Dans quelle mesure ?
Pour les uns, le racisme, c’est une société d’accueil, majoritaire, qui perpétue des rapports d’exploitation et de domination de type colonialiste sur les minorités culturelles. Ils politisent et culturalisent immédiatement la question. De l’autre côté, on explique que le problème du racisme aujourd’hui se trouve dans un relativisme culturel débridé, dans les formes de communautarisme. On entre en fait dans la logique d’un choc de civilisations.
Aujourd’hui, quand on parle du racisme en Belgique, on se focalise sur l’islam.
Ou sur l’antisémitisme où on fait très vite référence à des enjeux géopolitiques, c’est-à-dire de nouveau à des enjeux de type civilisationnels. Et on perd de vue que la base du racisme, ce sont des actes portés contre des individus. D’où le malentendu qui peut exister sur une institution comme le Centre : on nous demande de plus en plus de prendre position dans les conflits entre communautés ou de défendre des demandes de reconnaissance des communautés arménienne, juive, musulmane, avec une frustration de leur part car le Centre n’a pas vocation à entrer dans ce débat.
Cette culturalisation vous inquiète ?
Je suis depuis plusieurs années tellement inquiet que j’ai dénoncé cette orientation dans une note de minorité en conclusion des Assises sur l’interculturalité.
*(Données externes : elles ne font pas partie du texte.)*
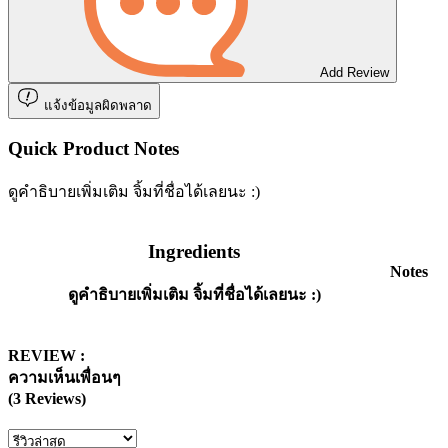
Add Review
แจ้งข้อมูลผิดพลาด
Quick Product Notes
ดูคำธิบายเพิ่มเติม จิ้มที่ชื่อได้เลยนะ :)
Ingredients
Notes
ดูคำธิบายเพิ่มเติม จิ้มที่ชื่อได้เลยนะ :)
REVIEW :
ความเห็นเพื่อนๆ
(3 Reviews)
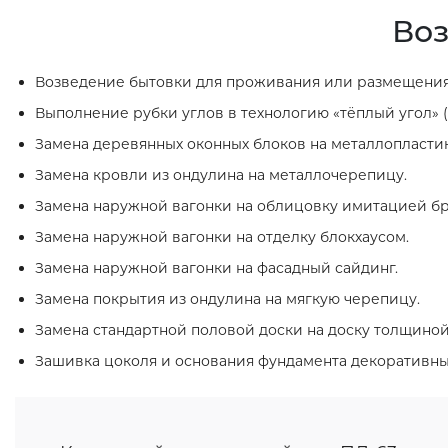
Воз
Возведение бытовки для проживания или размещения
Выполнение рубки углов в технологию «тёплый угол» (
Замена деревянных оконных блоков на металлопласти
Замена кровли из ондулина на металлочерепицу.
Замена наружной вагонки на облицовку имитацией бр
Замена наружной вагонки на отделку блокхаусом.
Замена наружной вагонки на фасадный сайдинг.
Замена покрытия из ондулина на мягкую черепицу.
Замена стандартной половой доски на доску толщиной
Зашивка цоколя и основания фундамента декоративн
Les solutions proposées étaient de dire - je résume - si on accorde des droits aux minorités culturelles, il y aura moins de racisme. C’est une illusion. Le principal problème de la société belge aujourd’hui, ce n’est pas l’opposition majorité/minorité culturelle : je persiste à penser que les questions sociales restent déterminantes. Les problèmes dits culturels sont le révélateur d’autre chose.